What to do:
Repeat the listing below in full and exactly, but without its pictures.

Data shown:
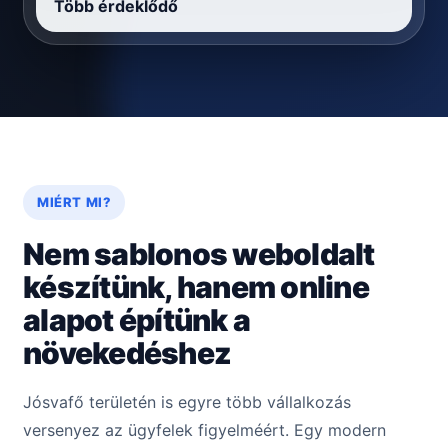
Több érdeklődő
MIÉRT MI?
Nem sablonos weboldalt
készítünk, hanem online
alapot építünk a
növekedéshez
Jósvafő területén is egyre több vállalkozás
versenyez az ügyfelek figyelméért. Egy modern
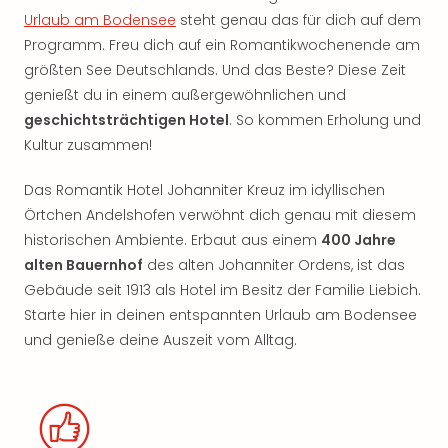
Urlaub am Bodensee
steht genau das für dich auf dem
Programm. Freu dich auf ein Romantikwochenende am
größten See Deutschlands. Und das Beste? Diese Zeit
genießt du in einem außergewöhnlichen und
geschichtsträchtigen Hotel
. So kommen Erholung und
Kultur zusammen!
Das Romantik Hotel Johanniter Kreuz im idyllischen
Örtchen Andelshofen verwöhnt dich genau mit diesem
historischen Ambiente. Erbaut aus einem
400 Jahre
alten Bauernhof
des alten Johanniter Ordens, ist das
Gebäude seit 1913 als Hotel im Besitz der Familie Liebich.
Starte hier in deinen entspannten Urlaub am Bodensee
und genieße deine Auszeit vom Alltag.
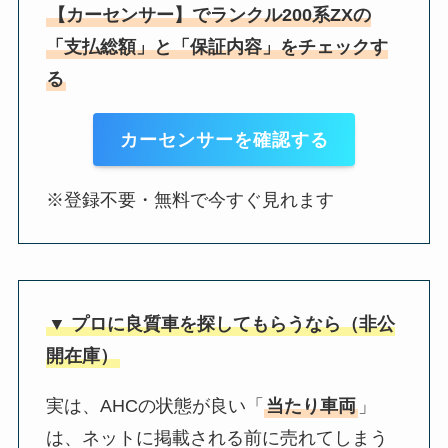
【カーセンサー】でランクル200系ZXの
「支払総額」と「保証内容」をチェックす
る
カーセンサーを確認する
※登録不要・無料で今すぐ見れます
▼ プロに良質車を探してもらうなら（非公
開在庫）
実は、AHCの状態が良い「
当たり車両
」
は、ネットに掲載される前に売れてしまう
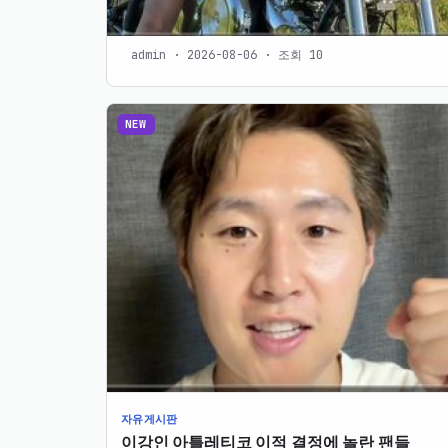
admin · 2026-08-06 · 조회 10
NEW
자유게시판
이강인 아틀레티코 이적 결정에 놀란 팬들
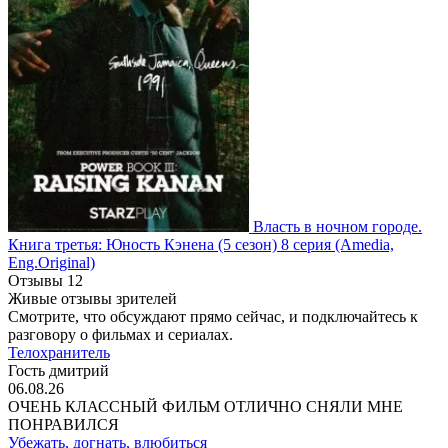
Власть в ночном городе.
Книга третья: Юность Кэнена
(5 сезон)
8 серия
(Amedia,
Eng.Original)
Отзывы
12
Живые отзывы зрителей
Смотрите, что обсуждают прямо сейчас, и подключайтесь к
разговору о фильмах и сериалах.
Телохранитель
Гость дмитрий
06.08.26
ОЧЕНЬ КЛАССНЫЙ ФИЛЬМ ОТЛИЧНО СНЯЛИ МНЕ
ПОНРАВИЛСЯ
Убежать, догнать, влюбиться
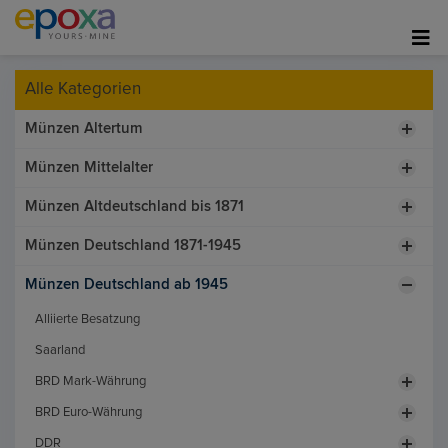
Alle Kategorien
Münzen Altertum
Münzen Mittelalter
Münzen Altdeutschland bis 1871
Münzen Deutschland 1871-1945
Münzen Deutschland ab 1945
Alliierte Besatzung
Saarland
BRD Mark-Währung
BRD Euro-Währung
DDR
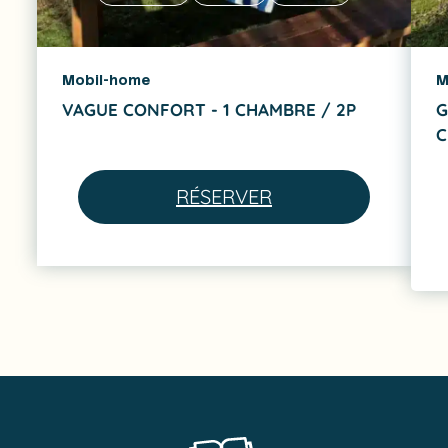
Mobil-home
M
VAGUE CONFORT - 1 CHAMBRE / 2P
G
C
RÉSERVER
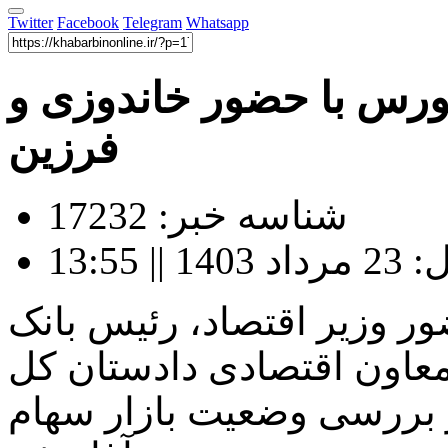
Twitter
Facebook
Telegram
Whatsapp
ورس با حضور خاندوزی و
فرزین
شناسه خبر: 17232
13:55
 وزیر اقتصاد، رئیس بانک
اون اقتصادی دادستان کل
 بررسی وضعیت بازار سهام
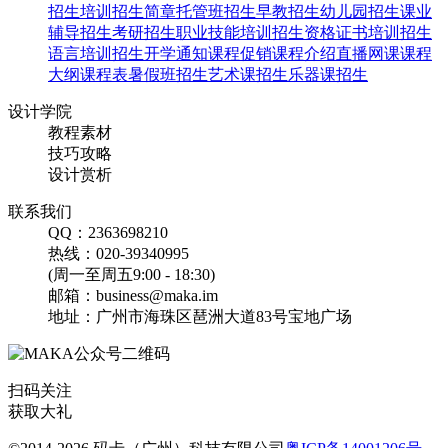
婚纱摄影影楼店庆开业周
招生培训
招生简章
托管班招生
早教招生
幼儿园招生
课业
年庆促销海报
辅导招生
考研招生
职业技能培训招生
资格证书培训招生
语言培训招生
开学通知
课程促销
课程介绍
直播网课
课程
大纲
课程表
暑假班招生
艺术课招生
乐器课招生
找相似
手机海报
设计学院
教程素材
技巧攻略
设计赏析
联系我们
QQ：2363698210
热线：020-39340995
(周一至周五9:00 - 18:30)
邮箱：business@maka.im
地址：广州市海珠区琶洲大道83号宝地广场
美容医美店庆开业周年庆
促销活动海报
扫码关注
找相似
获取大礼
手机海报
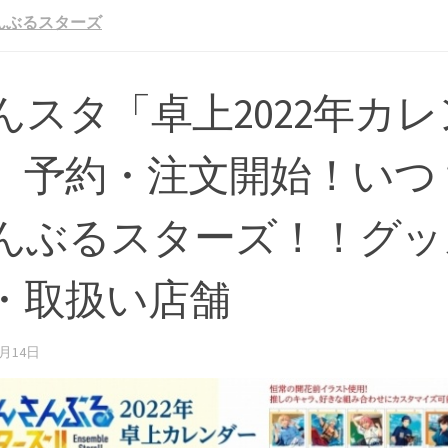
んぶるスターズ
んスタ「卓上2022年カ
」予約・注文開始！いつ
んぶるスターズ！！グッ
・取扱い店舗
1月14日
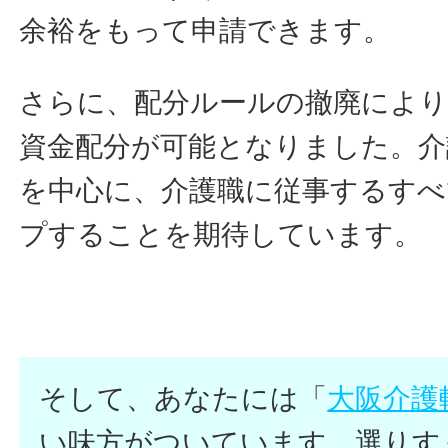
余裕をもって申請できます。
さらに、配分ルールの撤廃により
資金配分が可能となりました。介
を中心に、介護職に従事するすべ
プすることを期待しています。
そして、あなたには「
大阪介護
い味方がついています。選りす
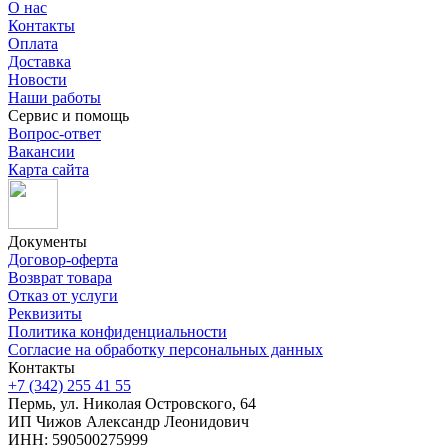
О нас
Контакты
Оплата
Доставка
Новости
Наши работы
Сервис и помощь
Вопрос-ответ
Вакансии
Карта сайта
Документы
Договор-оферта
Возврат товара
Отказ от услуги
Реквизиты
Политика конфиденциальности
Согласие на обработку персональных данных
Контакты
+7 (342) 255 41 55
Пермь, ул. Николая Островского, 64
ИП Чижов Александр Леонидович
ИНН: 590500275999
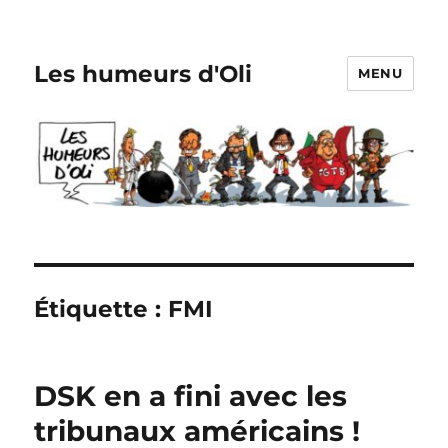
Les humeurs d'Oli
MENU
Étiquette :
FMI
DSK en a fini avec les
tribunaux américains !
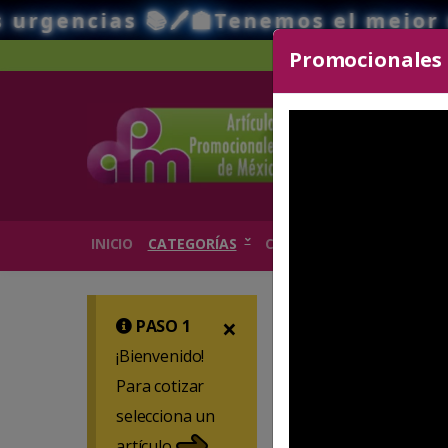
️🏫Tenemos el mejor surtido y stock
Promocionales d
Sear
INICIO
CATEGORÍAS
CATÁLOGOS
¿CÓMO HACE
×
PASO 1
¡Bienvenido!
Para cotizar
selecciona un
artículo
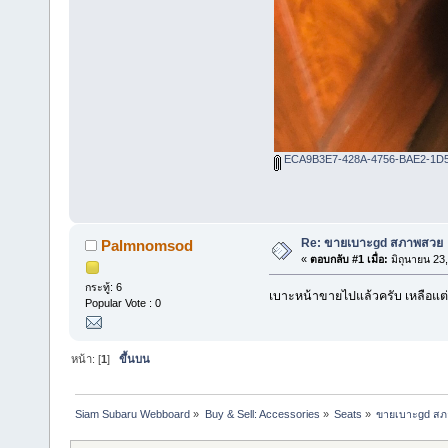
ECA9B3E7-428A-4756-BAE2-1D5
Re: ขายเบาะgd สภาพสวย
Palmnomsod
«
ตอบกลับ #1 เมื่อ:
มิถุนายน 23
กระทู้: 6
เบาะหน้าขายไปแล้วครับ เหลือแต่
Popular Vote : 0
หน้า: [
1
]
ขึ้นบน
Siam Subaru Webboard
»
Buy & Sell: Accessories
»
Seats
»
ขายเบาะgd ส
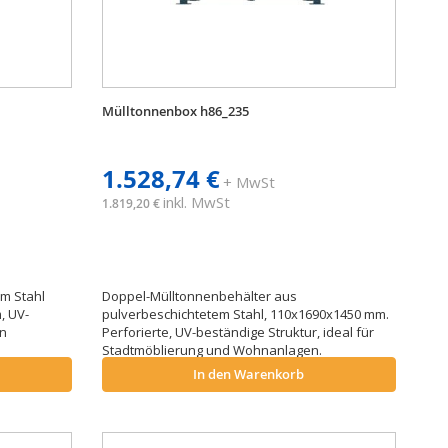
Mülltonnenbox h86_235
1.528,74 €
+ MwSt
inkl. MwSt
1.819,20 €
em Stahl
Doppel-Mülltonnenbehälter aus
, UV-
pulverbeschichtetem Stahl, 110x1690x1450 mm.
en
Perforierte, UV-beständige Struktur, ideal für
Stadtmöblierung und Wohnanlagen.
In den Warenkorb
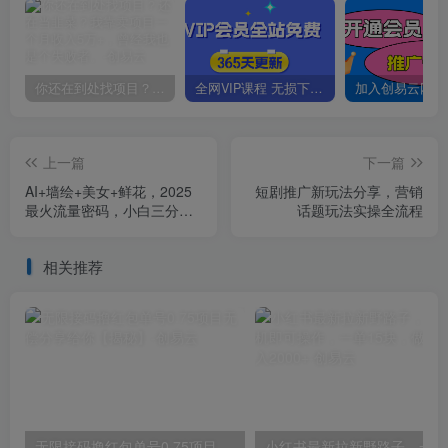
你还在到处找项目？还在当韭菜？我靠卖项目一个月收入5万+，曾经我也是个失败者。
全网VIP课程 无损下载~
上一篇
下一篇
AI+墙绘+美女+鲜花，2025
短剧推广新玩法分享，营销
最火流量密码，小白三分钟
话题玩法实操全流程
学会，N种变现渠道，月入
五位数
相关推荐
无限接码撸红包单号0.75项目无偿分享给你【揭秘】
小红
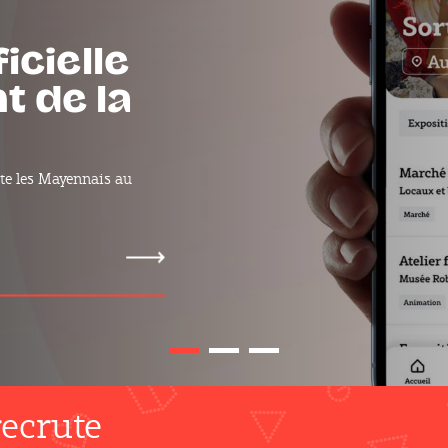
les
s de la
ns le département près
s de la Mayenne
ecrute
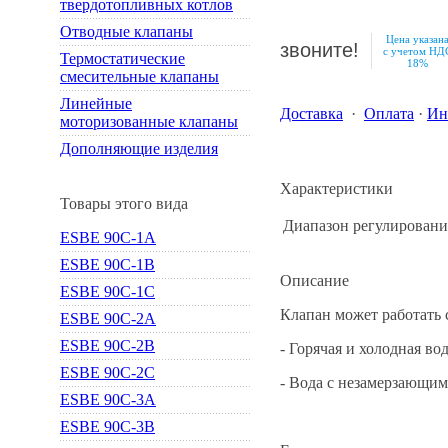
твердотопливных котлов
Отводные клапаны
Цена указан
звоните!
с учетом НД
Термостатические
18%
смесительные клапаны
Линейные
Доставка
·
Оплата
·
Ин
моторизованные клапаны
Дополняющие изделия
Характеристики
Товары этого вида
Диапазон регулировани
ESBE 90С-1А
ESBE 90С-1В
Описание
ESBE 90С-1С
Клапан может работать
ESBE 90С-2А
ESBE 90С-2В
- Горячая и холодная вод
ESBE 90С-2С
- Вода с незамерзающим
ESBE 90С-3А
ESBE 90С-3В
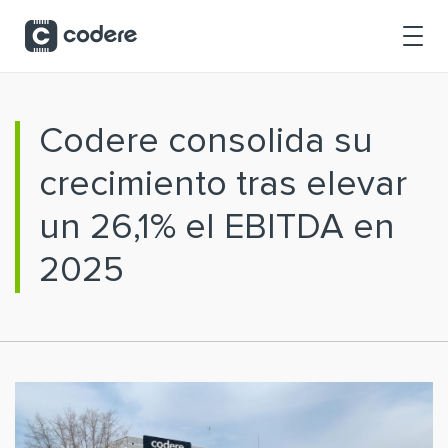
Saltar al contenido principal
Codere consolida su
crecimiento tras elevar
un 26,1% el EBITDA en
2025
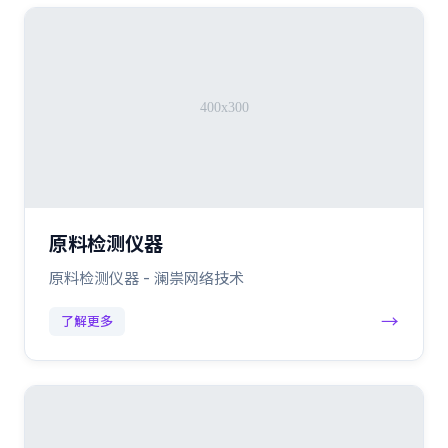
原料检测仪器
原料检测仪器 - 澜祟网络技术
→
了解更多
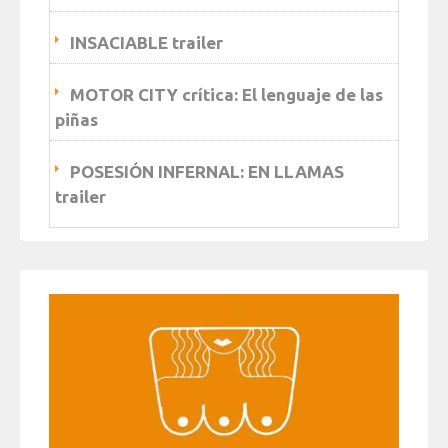
INSACIABLE trailer
MOTOR CITY crítica: El lenguaje de las
piñas
POSESIÓN INFERNAL: EN LLAMAS
trailer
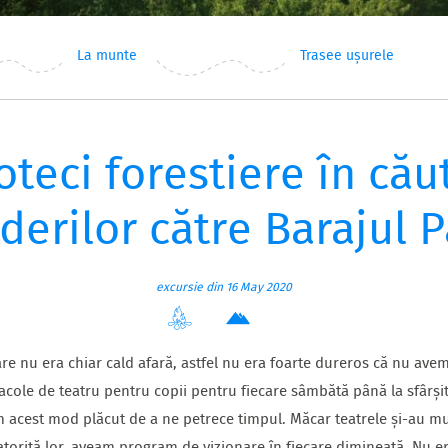
La munte
Trasee ușurele
oteci forestiere în cău
derilor către Barajul P
excursie din 16 May 2020
re nu era chiar cald afară, astfel nu era foarte dureros că nu avem
cole de teatru pentru copii pentru fiecare sâmbătă până la sfârșitu
 acest mod plăcut de a ne petrece timpul. Măcar teatrele și-au mut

Written answer:
Több érdeklődő
MIÉRT MI?
Nem sablonos weboldalt
készítünk, hanem online
alapot építünk a
növekedéshez
Jósvafő területén is egyre több vállalkozás
versenyez az ügyfelek figyelméért. Egy modern
Urlaub am Bodensee
steht genau das für dich auf dem
Programm. Freu dich auf ein Romantikwochenende am
größten See Deutschlands. Und das Beste? Diese Zeit
genießt du in einem außergewöhnlichen und
geschichtsträchtigen Hotel
. So kommen Erholung und
Kultur zusammen!
Das Romantik Hotel Johanniter Kreuz im idyllischen
Örtchen Andelshofen verwöhnt dich genau mit diesem
historischen Ambiente. Erbaut aus einem
400 Jahre
alten Bauernhof
des alten Johanniter Ordens, ist das
Gebäude seit 1913 als Hotel im Besitz der Familie Liebich.
Starte hier in deinen entspannten Urlaub am Bodensee
und genieße deine Auszeit vom Alltag.
【カーセンサー】でランクル200系ZXの
「支払総額」と「保証内容」をチェックす
る
カーセンサーを確認する
※登録不要・無料で今すぐ見れます
▼ プロに良質車を探してもらうなら（非公
開在庫）
実は、AHCの状態が良い「
当たり車両
」
は、ネットに掲載される前に売れてしまう
admin · 2026-08-06 · 조회 10
NEW
자유게시판
이강인 아틀레티코 이적 결정에 놀란 팬들
Власть в ночном городе.
Книга третья: Юность Кэнена
(5 сезон)
8 серия
(Amedia,
Eng.Original)
Отзывы
12
Живые отзывы зрителей
Смотрите, что обсуждают прямо сейчас, и подключайтесь к
разговору о фильмах и сериалах.
Телохранитель
Гость дмитрий
06.08.26
ОЧЕНЬ КЛАССНЫЙ ФИЛЬМ ОТЛИЧНО СНЯЛИ МНЕ
ПОНРАВИЛСЯ
Убежать, догнать, влюбиться
Alle Kategorien
Münzen Altertum
Münzen Mittelalter
Münzen Altdeutschland bis 1871
Münzen Deutschland 1871-1945
Münzen Deutschland ab 1945
Alliierte Besatzung
Saarland
BRD Mark-Währung
BRD Euro-Währung
DDR
Mobil-home
M
VAGUE CONFORT - 1 CHAMBRE / 2P
G
C
RÉSERVER
Twitter
Facebook
Telegram
Whatsapp
ورس با حضور خاندوزی و
فرزین
شناسه خبر: 17232
13:55
 وزیر اقتصاد، رئیس بانک
اون اقتصادی دادستان کل
 بررسی وضعیت بازار سهام
婚纱摄影影楼店庆开业周
招生培训
招生简章
托管班招生
早教招生
幼儿园招生
课业
年庆促销海报
辅导招生
考研招生
职业技能培训招生
资格证书培训招生
语言培训招生
开学通知
课程促销
课程介绍
直播网课
课程
大纲
课程表
暑假班招生
艺术课招生
乐器课招生
找相似
手机海报
设计学院
教程素材
技巧攻略
设计赏析
联系我们
QQ：2363698210
热线：020-39340995
(周一至周五9:00 - 18:30)
邮箱：business@maka.im
地址：广州市海珠区琶洲大道83号宝地广场
美容医美店庆开业周年庆
促销活动海报
扫码关注
找相似
获取大礼
手机海报
んぶるスターズ
んスタ「卓上2022年カ
」予約・注文開始！いつ
んぶるスターズ！！グッ
・取扱い店舗
1月14日
余裕をもって申請できます。
さらに、配分ルールの撤廃により
資金配分が可能となりました。介
を中心に、介護職に従事するすべ
プすることを期待しています。
そして、あなたには「
大阪介護
い味方がついています。選りす
О нас
Контакты
Оплата
Доставка
Новости
Наши работы
Сервис и помощь
Вопрос-ответ
Вакансии
Карта сайта
Документы
Договор-оферта
Возврат товара
Отказ от услуги
Реквизиты
Политика конфиденциальности
Согласие на обработку персональных данных
Контакты
+7 (342) 255 41 55
Пермь, ул. Николая Островского, 64
ИП Чижов Александр Леонидович
ИНН: 590500275999
Les humeurs d'Oli
MENU
Étiquette :
FMI
DSK en a fini avec les
tribunaux américains !
️🏫Tenemos el mejor surtido y stock
Promocionales d
Sear
INICIO
CATEGORÍAS
CATÁLOGOS
¿CÓMO HACE
×
PASO 1
¡Bienvenido!
Para cotizar
selecciona un
artículo
ECA9B3E7-428A-4756-BAE2-1D5
Re: ขายเบาะgd สภาพสวย
Palmnomsod
«
ตอบกลับ #1 เมื่อ:
มิถุนายน 23
กระทู้: 6
เบาะหน้าขายไปแล้วครับ เหลือแต่
Popular Vote : 0
หน้า: [
1
]
ขึ้นบน
Siam Subaru Webboard
»
Buy & Sell: Accessories
»
Seats
»
ขายเบาะgd ส
Mülltonnenbox h86_235
1.528,74 €
+ MwSt
inkl. MwSt
1.819,20 €
em Stahl
Doppel-Mülltonnenbehälter aus
, UV-
pulverbeschichtetem Stahl, 110x1690x1450 mm.
en
Perforierte, UV-beständige Struktur, ideal für
Stadtmöblierung und Wohnanlagen.
In den Warenkorb
你还在到处找项目？还在当韭菜？我靠卖项目一个月收入5万+，曾经我也是个失败者。
全网VIP课程 无损下载~
上一篇
下一篇
AI+墙绘+美女+鲜花，2025
短剧推广新玩法分享，营销
最火流量密码，小白三分钟
话题玩法实操全流程
学会，N种变现渠道，月入
五位数
相关推荐
无限接码撸红包单号0.75项目无偿分享给你【揭秘】
小红
les
s de la
ns le département près
s de la Mayenne
ecrute
твердотопливных котлов
Отводные клапаны
Цена указан
звоните!
с учетом НД
Термостатические
18%
смесительные клапаны
Линейные
Доставка
·
Оплата
·
Ин
моторизованные клапаны
Дополняющие изделия
Характеристики
Товары этого вида
Диапазон регулировани
ESBE 90С-1А
ESBE 90С-1В
Описание
ESBE 90С-1С
Клапан может работать
ESBE 90С-2А
ESBE 90С-2В
- Горячая и холодная вод
ESBE 90С-2С
- Вода с незамерзающим
ESBE 90С-3А
ESBE 90С-3В
Saltar al contenido principal
Codere consolida su
crecimiento tras elevar
un 26,1% el EBITDA en
2025
原料检测仪器
原料检测仪器 - 澜祟网络技术
→
了解更多
INSACIABLE trailer
MOTOR CITY crítica: El lenguaje de las
piñas
POSESIÓN INFERNAL: EN LLAMAS
trailer
La munte
Trasee ușurele
oteci forestiere în cău
derilor către Barajul P
excursie din 16 May 2020
re nu era chiar cald afară, astfel nu era foarte dureros că nu avem
cole de teatru pentru copii pentru fiecare sâmbătă până la sfârșitu
 acest mod plăcut de a ne petrece timpul. Măcar teatrele și-au mut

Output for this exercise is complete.